My awareness of Scènes de ballet goes all the way back to one of the first long-playing records that my parents purchased. It was on the “flip side” of one of the many suites that Stravinsky had extracted from his “Petrushka” ballet. I found the dissonances that disrupted the opening D major chord to be disturbing, if not downright scary; and it took me at least a decade to get used to what Stravinsky was trying to do with his opening gesture.
The ballet was originally performed as part of a revue entitled The Seven Lively Arts. The choreographer was Anton Dolin, who also shared the lead with Alicia Markova. I never saw that choreography performed, but Samuel Kurkjian created his own choreography for a performance by the Boston Ballet when I was first exercising my writing chops by writing about dance. Other versions were created by Frederick Ashton, John Taras, and Christopher Wheeldon.
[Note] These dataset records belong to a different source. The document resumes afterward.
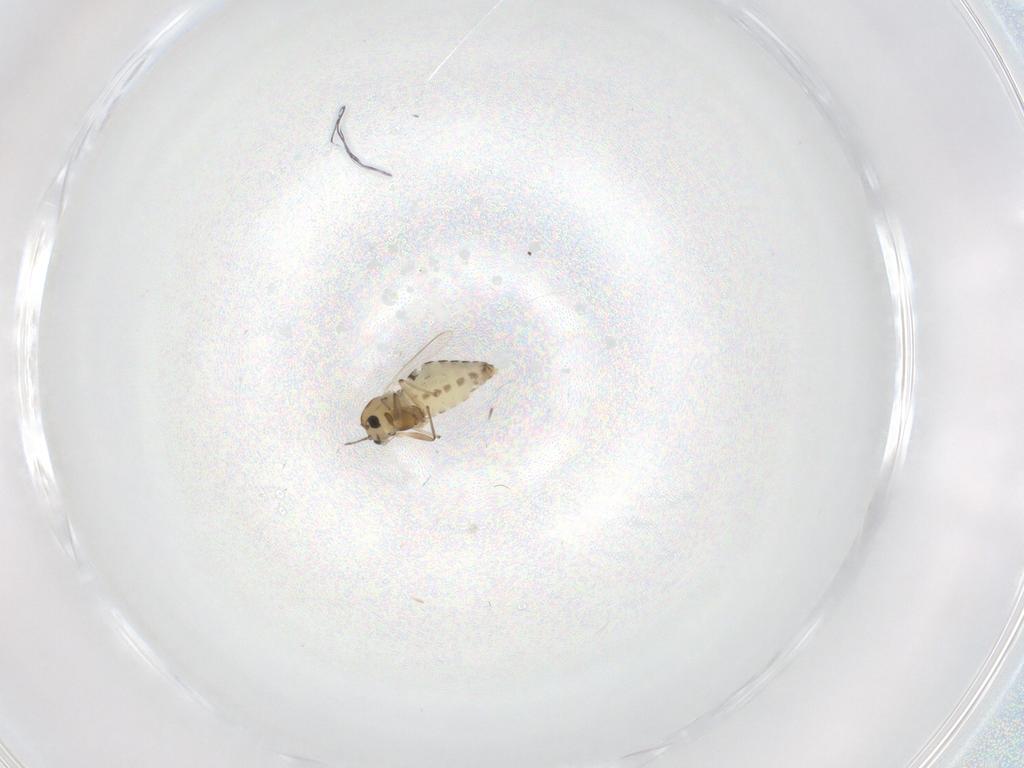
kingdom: Animalia
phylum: Arthropoda
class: Insecta
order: Diptera
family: Chironomidae
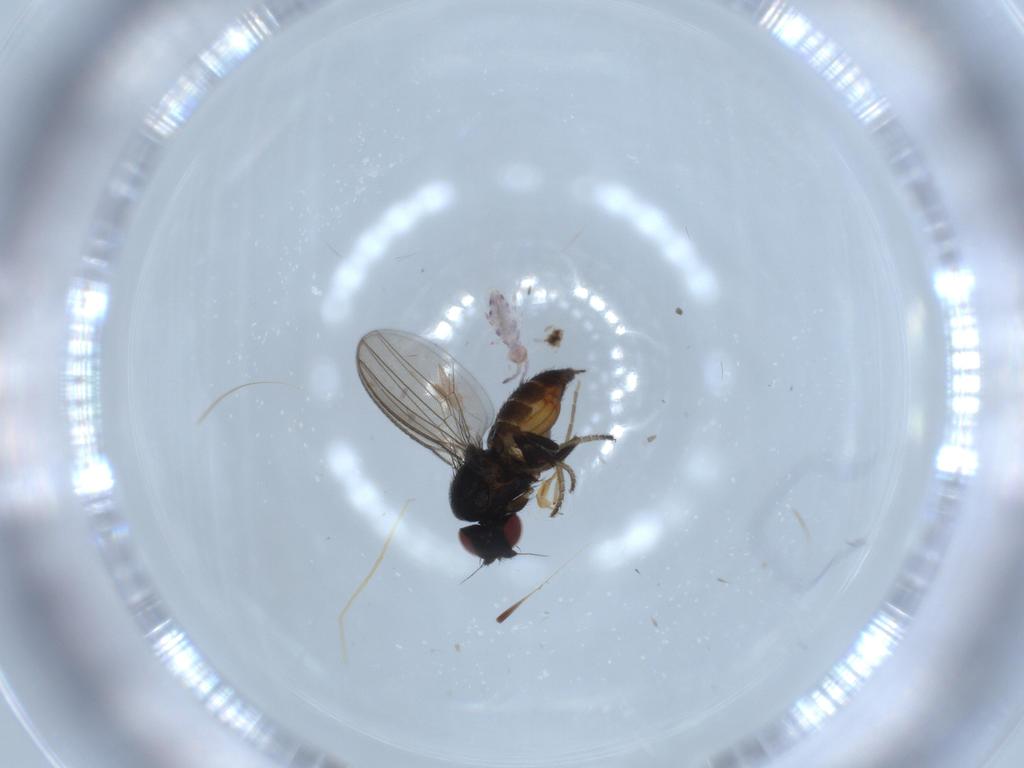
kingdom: Animalia
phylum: Arthropoda
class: Insecta
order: Diptera
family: Milichiidae
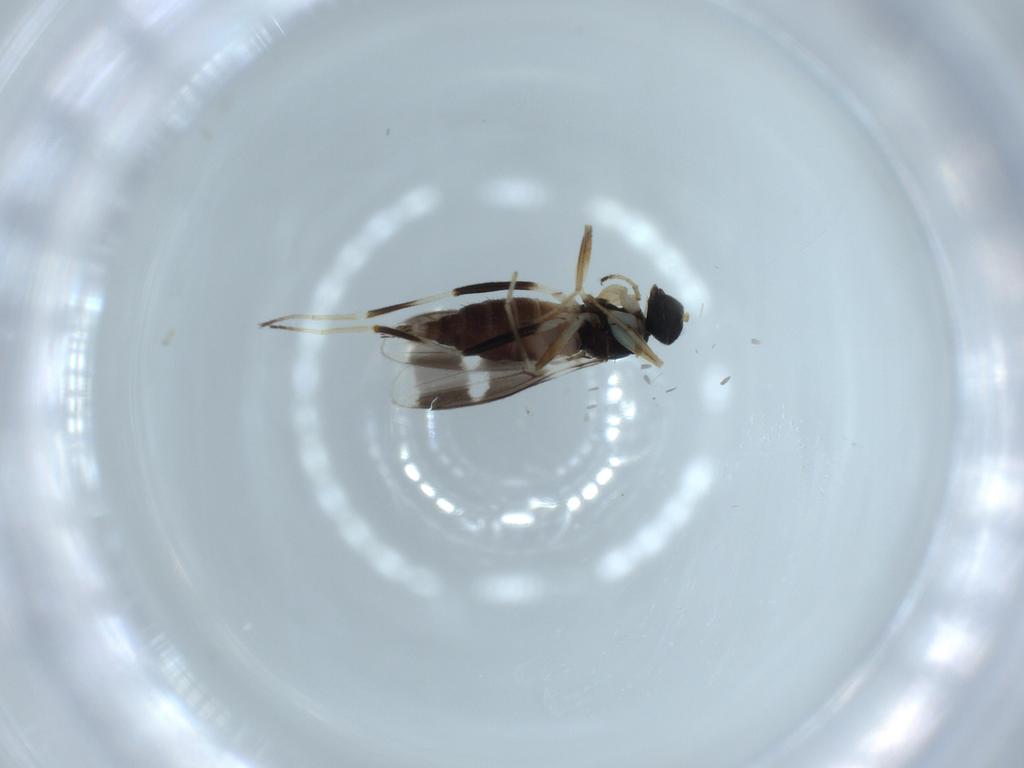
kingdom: Animalia
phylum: Arthropoda
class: Insecta
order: Diptera
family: Hybotidae
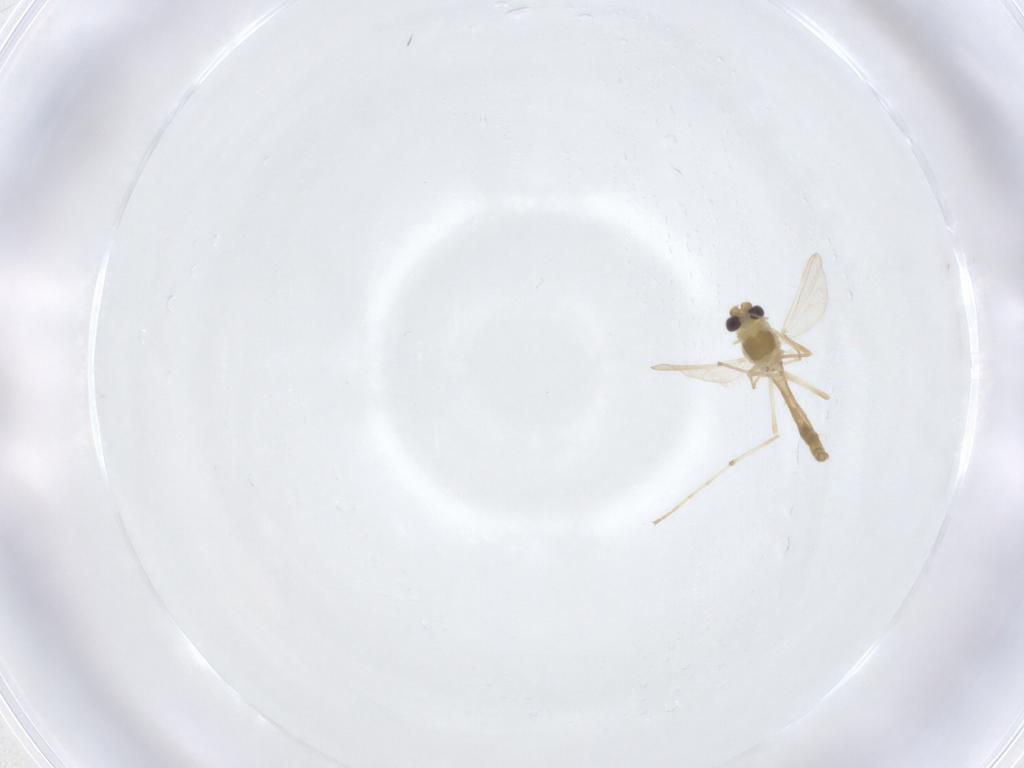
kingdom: Animalia
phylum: Arthropoda
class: Insecta
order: Diptera
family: Chironomidae
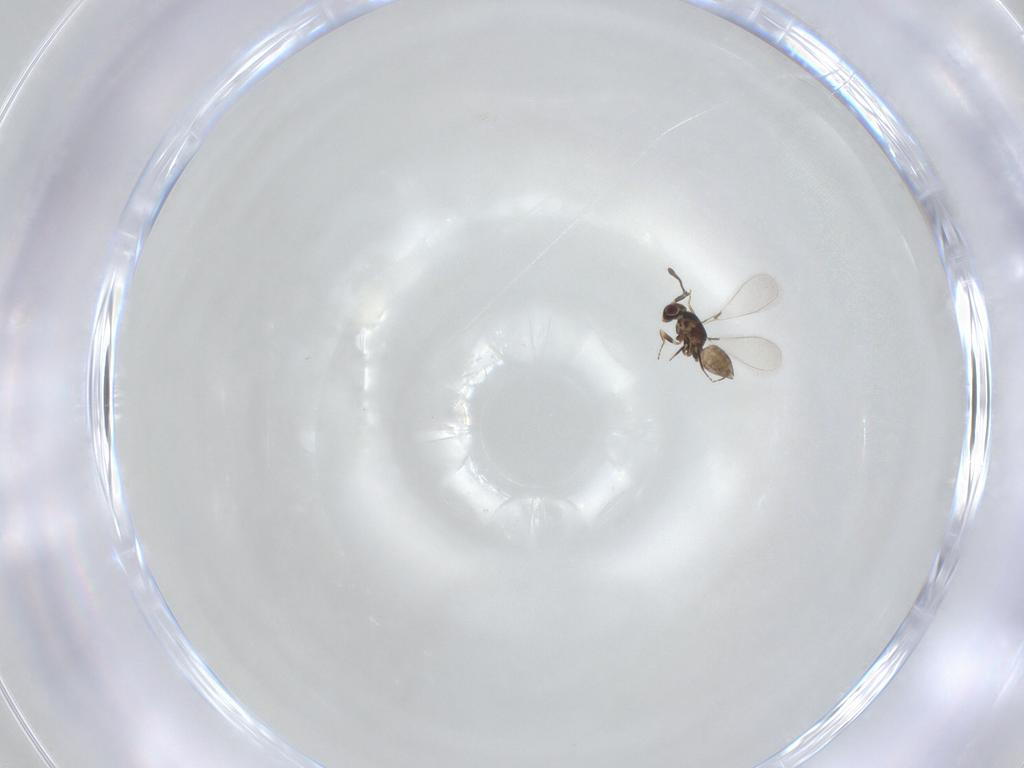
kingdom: Animalia
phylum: Arthropoda
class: Insecta
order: Hymenoptera
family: Mymaridae
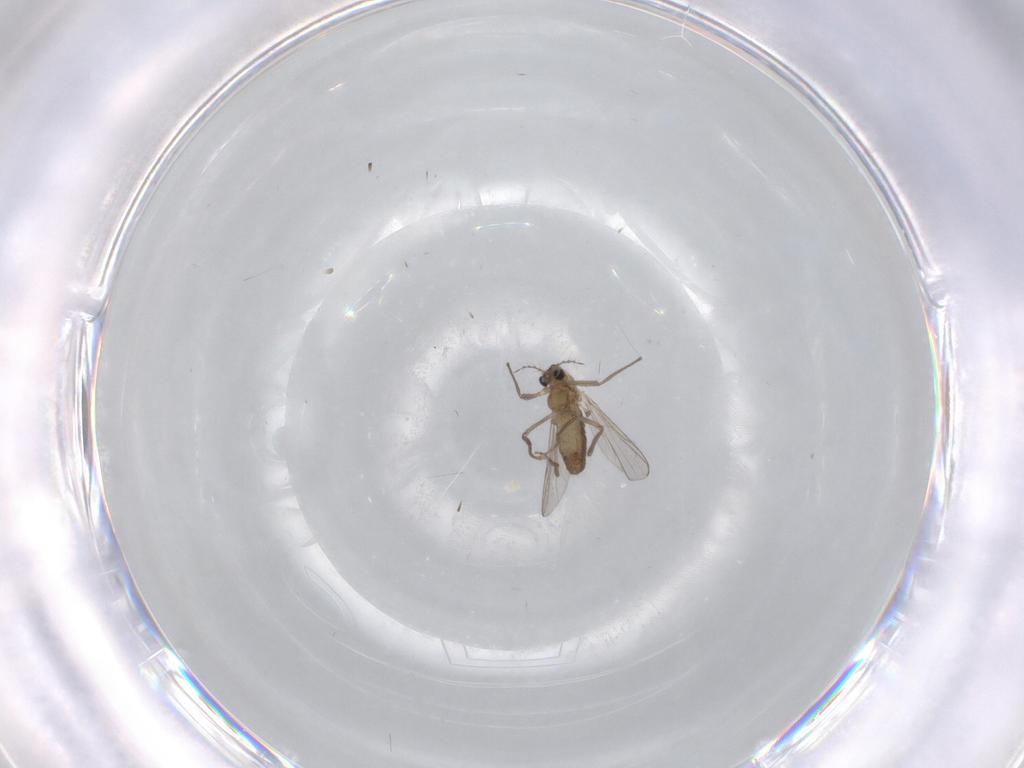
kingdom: Animalia
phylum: Arthropoda
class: Insecta
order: Diptera
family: Chironomidae
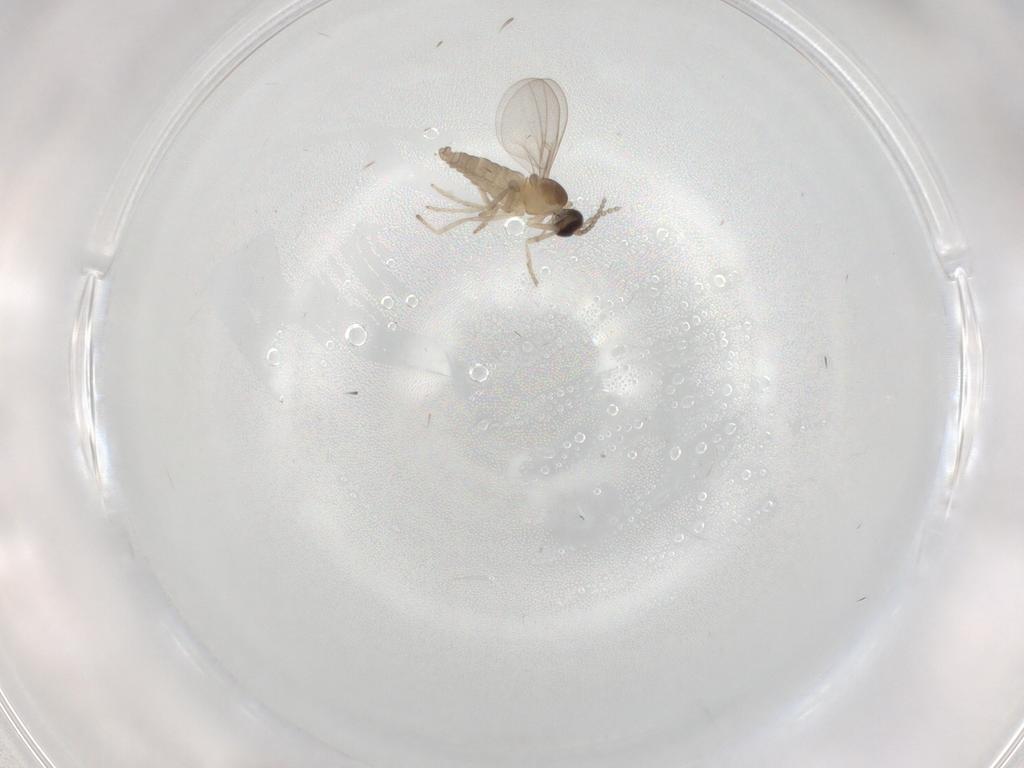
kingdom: Animalia
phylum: Arthropoda
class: Insecta
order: Diptera
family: Cecidomyiidae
Under Rozhdestvensky’s baton, on the other hand, Scènes de ballet stands up as instrumental music in its own right. The same can be said about the Tchaikovsky selection. Almost everyone tends to know about the suite that was extracted from the original two-act ballet. Not everyone may know that all but two of the movements of that suite can be found in the second act of the complete ballet, and most of them contribute to a divertissement at that heart of that act. Thus, Rozhdestvensky basically prepared a concert offering that would allow listeners to experience some of their best-loved pieces in a new context. Ironically, the Tchaikovsky selection was performed at the same concert that offered the Shostakovich excerpts, providing “back-to-back” opportunities to listen to ballet music without thinking about the ballets themselves. (Scènes de ballet, on the other hand, was performed on April 29, 1981.)
Thus, one may say that the seventeenth CD in the BBC Legends provides the attentive listener with ballet music without the dancing.